TÂCHE:
Recopiez fidèlement le passage du texte ci-dessous sur les infrastructures de Dakar, en commençant à « Aujourd’hui on doit » et en terminant à « la première ébauche. ».

SECTION DU TEXTE:

C’est souvent le hasard et l’orientation naturelle à s’assembler qui créent les villes sans que des politiques d’infrastructure les accompagnent. Toute la difficulté à ériger de grandes infrastructures de qualité vient de ce phénomène de ville spontanée c’est-à-dire dont l’agglomération est antérieure à la vision ou aux capacités des gouvernants en matière d’infrastructures. Dakar a englouti ces dernières années tellement d’investissement pour l’érection d’infrastructures qui devraient normalement accompagner sons expansion dès les années 70. Et comme cela n’a pas été fait, les ressources mobilisées pour rattraper ce gap passent souvent du simple au triple voire plus. Si l’autoroute Dakar/Diamniadio avait été faite dans les années 80 non seulement les coûts seraient largement moins élevés, mais les sommes dépensées pour dédommager des personnes occupant les sites ne seraient pas aussi impressionnantes.

 

Aujourd’hui on doit faire face à ce gap, mais aussi à la difficulté à adapter certaines infrastructures au cadre de vie et à l’urbanisation de la capitale sénégalaise. C’est ce qui explique que malgré les efforts consentis depuis 2000 Dakar renvoie toujours l’image d’une ville qui étouffe et qui est rebelle à toute forme de compétitivité sur le plan économique. Aussi y a-t-il urgence à s’orienter résolument vers la création d’une nouvelle ville dont les plans d’urbanisation et les projets infrastructurels sont antérieurs au peuplement. Il faut rompre avec la culture de l’informel dans tous les domaines si l’on veut amorcer un développement accéléré et harmonieux : rationnaliser l’espace public doit en être la première ébauche.

DONNÉES DE TRAVAIL:

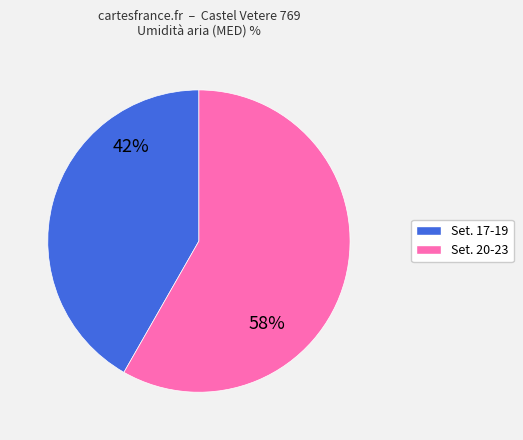

To the nearest percent, what is the average slice percentage?

50%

RÉPONSE:
Aujourd’hui on doit faire face à ce gap, mais aussi à la difficulté à adapter certaines infrastructures au cadre de vie et à l’urbanisation de la capitale sénégalaise. C’est ce qui explique que malgré les efforts consentis depuis 2000 Dakar renvoie toujours l’image d’une ville qui étouffe et qui est rebelle à toute forme de compétitivité sur le plan économique. Aussi y a-t-il urgence à s’orienter résolument vers la création d’une nouvelle ville dont les plans d’urbanisation et les projets infrastructurels sont antérieurs au peuplement. Il faut rompre avec la culture de l’informel dans tous les domaines si l’on veut amorcer un développement accéléré et harmonieux : rationnaliser l’espace public doit en être la première ébauche.